Vomiting is slightly traumatic. Some people can do it unceremoniously and others... can't. I chucked my cookies for the first time this pregnancy last night. It came on hard and sudden while I laid down for bed and I barely made it to the bathroom. The Dude rushed in to hold my hair and cleaned up the mess I made. He's good. I mean, the man loves me.
I cried last night before bed. My ribcage was aching. Turns out it's expanded three inches already, which was alarming even if it was expected. My lower back was in pain. My sour heartburn was around as per usual and I had a constant gas bubble sitting inside my chest. I would pound it out and another would reappear. I was just so damn fed up with feeling subpar.
The Dude had a McDonalds craving and so that was what I ate last night and subsequently lost to the porcelain express. The only good thing that happened after the tears and the upchucking was that the McD's seemed to absorb all the acid and take it along for the mass stomach eviction. I had the best night's sleep I can remember in a long time. It was six hours of broken sleep, but heartburn-free. Of course it was back in the morning, but I had a reprieve from one of my most trying symptoms.
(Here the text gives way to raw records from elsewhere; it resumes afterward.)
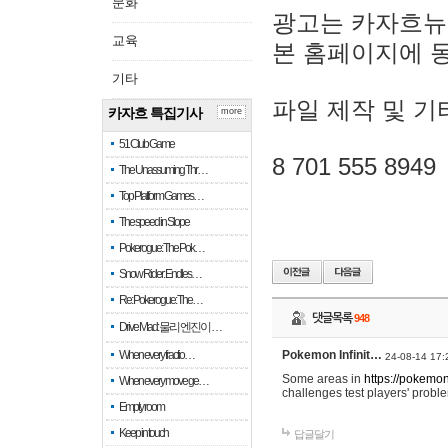
문화
광고는 카자흐뉴
교육
본 홈페이지에 
기타
파일 제작 및 기
카자흐 특집기사
more
51 Club Game
8 701 555 8949
The Unassuming Thr…
Top Platform Games…
The speed in Slope
Pokerogue: The Pok…
Snow Rider: Endles…
Re: Pokerogue: The…
댓글목록
948
Drive Mad: 물리 엔진이 …
When every fractio…
Pokemon Infinit…
24-08-14 17:
Some areas in
https://pokemoni
When every move ge…
challenges test players' proble
Empty room
Keep in touch
답글달기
I have roughy 10 weeks left of this nonsense. I went to the midwives yesterday. Blood pressure? Perfect. Weight? On target. Measurements? Normal. Glucose? Healthy. My healthful, uncomplicated pregnancy still comes with all these quality of life issues. Gotta say, I'm not feeling the glow. I'm told I have the glow, which is great, but I feel old. Like, creaky with bouts of bodily failures.
My cloth diapers arrived in the mail today. They're really cute and high quality. The colours are nifty too. The fact they don't become instant garbage as soon as they're used gives me a sense of satisfaction. I always thought that was gross, the disposable nature of diapers. I'm grateful to live in an era with sensible (and adorable) alternatives.
I wonder if my child will ever want to read my blog. If so, let me tell you, kid, this sucks. If nothing tells you how much I want to be your mother, going through this crappy pregnancy should give you an idea. Also, I reserve the right to throw my suffering in your face if you give me lip. Ha!